Are running backs still valued in the NFL?

The Browns will have Wisconsin running back Melvin Gordon in later this week.

Brian Spurlock/Brian Spurlock-USA TODAY Sports

It’s still hard to say with certainty if the NFL running back is an endangered species or if the really good ones are just that much better and more valuable than the others.

That’s a question — just one of many — NFL teams have to ask themselves as the countdown to this year’s draft creeps closer to two weeks away. It’s that question, too, that makes Tuesday’s news that the Browns had Georgia’s Todd Gurley in for a formal pre-draft visit and will have Wisconsin running back Melvin Gordon in later this week interesting.

Would the Browns, who hold pick Nos. 12 and 19 in the first round, use one on a running back?

A year after no running backs went in the first round, would any team use a first-rounder on a player like Gurley, who tore his ACL late last fall?

This draft seems to have more unanswered questions than many recent ones, and Gurley and Gordon are certainly two of its most interesting players. Gurley only had 123 carries last year due to the injury and a prior NCAA suspension for signing autographs.
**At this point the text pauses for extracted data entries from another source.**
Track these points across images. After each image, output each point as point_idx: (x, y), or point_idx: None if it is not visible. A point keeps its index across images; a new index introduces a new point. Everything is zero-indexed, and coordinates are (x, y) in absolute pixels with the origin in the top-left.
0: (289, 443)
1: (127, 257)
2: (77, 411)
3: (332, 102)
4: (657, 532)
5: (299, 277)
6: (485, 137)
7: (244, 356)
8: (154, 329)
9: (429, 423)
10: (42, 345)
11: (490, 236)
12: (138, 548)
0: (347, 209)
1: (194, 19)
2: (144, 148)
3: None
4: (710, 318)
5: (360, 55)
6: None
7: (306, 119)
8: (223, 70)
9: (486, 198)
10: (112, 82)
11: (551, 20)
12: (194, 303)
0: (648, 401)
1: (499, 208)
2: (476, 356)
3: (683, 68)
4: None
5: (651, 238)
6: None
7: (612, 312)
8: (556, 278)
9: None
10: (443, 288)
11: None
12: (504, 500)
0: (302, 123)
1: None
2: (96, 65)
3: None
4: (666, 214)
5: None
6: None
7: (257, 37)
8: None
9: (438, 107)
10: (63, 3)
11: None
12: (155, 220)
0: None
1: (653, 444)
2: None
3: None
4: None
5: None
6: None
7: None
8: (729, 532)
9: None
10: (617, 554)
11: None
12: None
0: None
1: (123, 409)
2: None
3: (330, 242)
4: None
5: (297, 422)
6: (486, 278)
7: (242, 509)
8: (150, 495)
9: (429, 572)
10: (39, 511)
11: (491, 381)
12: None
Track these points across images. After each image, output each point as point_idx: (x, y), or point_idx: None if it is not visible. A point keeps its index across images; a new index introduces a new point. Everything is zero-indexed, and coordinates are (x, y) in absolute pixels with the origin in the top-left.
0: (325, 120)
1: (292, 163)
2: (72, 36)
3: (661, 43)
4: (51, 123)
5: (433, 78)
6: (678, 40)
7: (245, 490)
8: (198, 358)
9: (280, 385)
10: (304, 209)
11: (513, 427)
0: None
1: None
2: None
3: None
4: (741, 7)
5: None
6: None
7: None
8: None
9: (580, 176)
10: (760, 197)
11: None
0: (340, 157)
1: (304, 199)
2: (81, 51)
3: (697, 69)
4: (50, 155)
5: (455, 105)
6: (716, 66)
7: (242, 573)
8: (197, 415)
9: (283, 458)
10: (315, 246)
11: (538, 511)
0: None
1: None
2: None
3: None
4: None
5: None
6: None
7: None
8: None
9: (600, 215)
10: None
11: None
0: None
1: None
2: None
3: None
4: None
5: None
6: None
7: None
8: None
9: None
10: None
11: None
Gordon had almost 4,200 yards in his final two college seasons — including an eye-popping 2,587 last season — but had 549 carries over those two seasons.

The last thing an NFL team wants, especially with a high pick, is a guy who’s already taken too many hits or run the tread off of his tires.

Sometimes, these pre-draft visits mean little; teams can have up to 30 visitors. In the case of Gurley and Gordon, the Browns didn’t get any face time with them on the all-star game circuit and may have prioritized other players or other positions during the formal interview process at the NFL Combine in February. It’s unlikely teams there got much informal time with Gurley given the time he spent doing medical checks.

But this is the time for wild theories and wilder guesses, and a Browns team that clearly needs help at quarterback, wide receiver, tight end and pass rusher has met or plans to meet with who most everyone would guess are the draft’s top two runners in a private setting.

The Browns have two intriguing second-year runners in Terrance West and Isaiah Crowell. Both had big moments and spent time in their coaches’ doghouse as rookies, and some learning curve is to be expected as both were coming to the NFL after playing at the FCS level in college. The Browns traded up and traded an extra pick to get West but got Crowell for almost nothing as an undrafted player who had some baggage.


Crowell was once a big star at Georgia, like Gurley. It’s a shame Gurley came back and got hurt last fall; with his size and speed, he might be a real case study on whether any team would still take a running back in the top 10 or 15 picks. Gurley is a bigger back at 6’1, 222; he looked much bigger in pads, anyway, than Gordon, who was almost 6’1 and 215 at the combine.

If NFL teams think Gordon can be a home-run type of runner, Gordon going late in the first round wouldn’t be a shock. Either Gordon or Gurley going to the Browns at No. 19 would be a surprise, but the Browns have been known to surprise — and should look to create competition for West and Crowell at some point in this draft. There are other college workhorse backs like Ameer Abdullah and David Cobb who should be available in the middle rounds.

As for a running back’s value in today’s NFL, the Steelers got Le’Veon Bell in the second round in 2013 — and Bell was good enough in his second season to garner MVP attention. Carlos Hyde probably would have gone higher than the late second round in last year’s draft if not for some off-field concerns. The curious case of Trent Richardson suddenly not resembling a football player — first for the Browns, then the Colts after a surprise trade — probably gives teams pause. Lots of teams are running the ball by committee in today’s NFL. Only two players, DeMarco Murrary and LeSean McCoy, got more than 300 carries last season.

Both will be with new teams this season. Maybe that’s coincidence, or maybe it’s teams trying to sell high.

There are different ways to approach it, though. The Patriots won the Super Bowl with a committee — and a deep one — of runners. The Seahawks almost won a second straight Super Bowl with Marshawn Lynch as their unquestioned work horse.